_READING PASSAGE_:

This was possible due to a joint export initiative between the Punjab Horticulture Department and the Agricultural and Processed Food Products Export Development Authority (APEDA), a Centre-sponsored organization.

Punjab’s Director of Horticulture expressed that the state government facilitated this groundbreaking venture. It acted as a bridge between local litchi producers and international exporters. “Initially, the idea of sending a small quantity was to spread the word overseas about the superior quality and taste of Pathankot litchi,” she stated.

This export marks a strategic move by the Punjab Government to diversify agricultural practices. It will help in encouraging farmers to shift from traditional, water-intensive crops like paddy and wheat to more sustainable horticultural crops. This shift aims not only to boost farmers’ incomes but also to address the region’s critical groundwater depletion issues.

“Exporting litchis is a pivotal step in this broader strategy. Following this, other bountiful crops like kinnow and guava could be exported similarly,” she added.

Pathankot’s sub-mountainous terrain, high humidity, and fertile soil make it ideal for litchi cultivation, contributing about 60% of Punjab’s litchi production. Typically, 48 trees are planted per acre, each yielding approximately 80-100 kg of litchi, with the harvesting season spanning from June 10 to July 10.

_DIRECTIONS_: Continue the Pathankot litchi export passage from its last sentence.

_DATASET EXTRACT_:
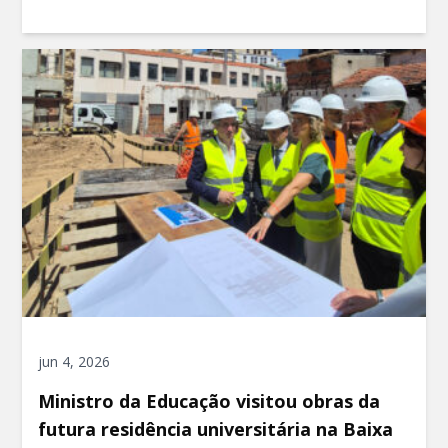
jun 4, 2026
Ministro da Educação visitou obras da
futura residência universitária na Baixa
==
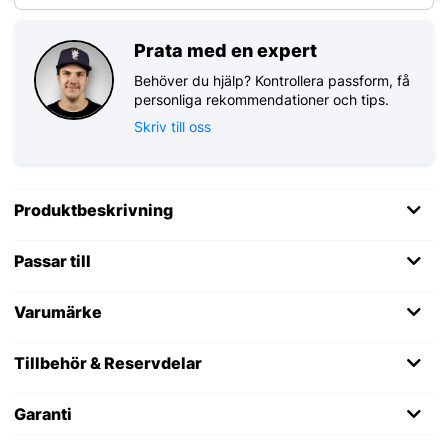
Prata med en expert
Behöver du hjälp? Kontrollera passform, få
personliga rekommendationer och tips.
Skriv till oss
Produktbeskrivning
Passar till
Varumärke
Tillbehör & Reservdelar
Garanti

_OUTPUT_:
The Horticulture Officer and state nodal officer for the litchi project highlighted that APEDA, guided by Chairperson Abhishek Dev and Punjab’s Chief Secretary KAP Sinha, connected with litchi buyers in London. This venture is expected to fetch five times the price available in India. 

“Since this is an experimental export project, it will operate on a ‘no profit, no loss’ basis for the producers. Once the market is established in London, it will significantly increase their income. The litchi, sold for Rs 100 per kg in India, is expected to sell for no less than Rs 500 per kg in London,” he said.

In Punjab, two primary litchi varieties, Dehradun and Calcutta, are cultivated across districts including Pathankot, Gurdaspur, Nawashahr, Hoshiarpur, and Ropar, covering nearly 3,900 hectares. Approximately 2,200 hectares are dedicated to litchi production in the Pathankot region alone. This strategic push aims to enhance profitability for litchi farmers by expanding production and tapping into international markets. 

On the domestic front, Pathankot litchis are distributed to markets in New Delhi, Bangalore, Hyderabad, and Mumbai.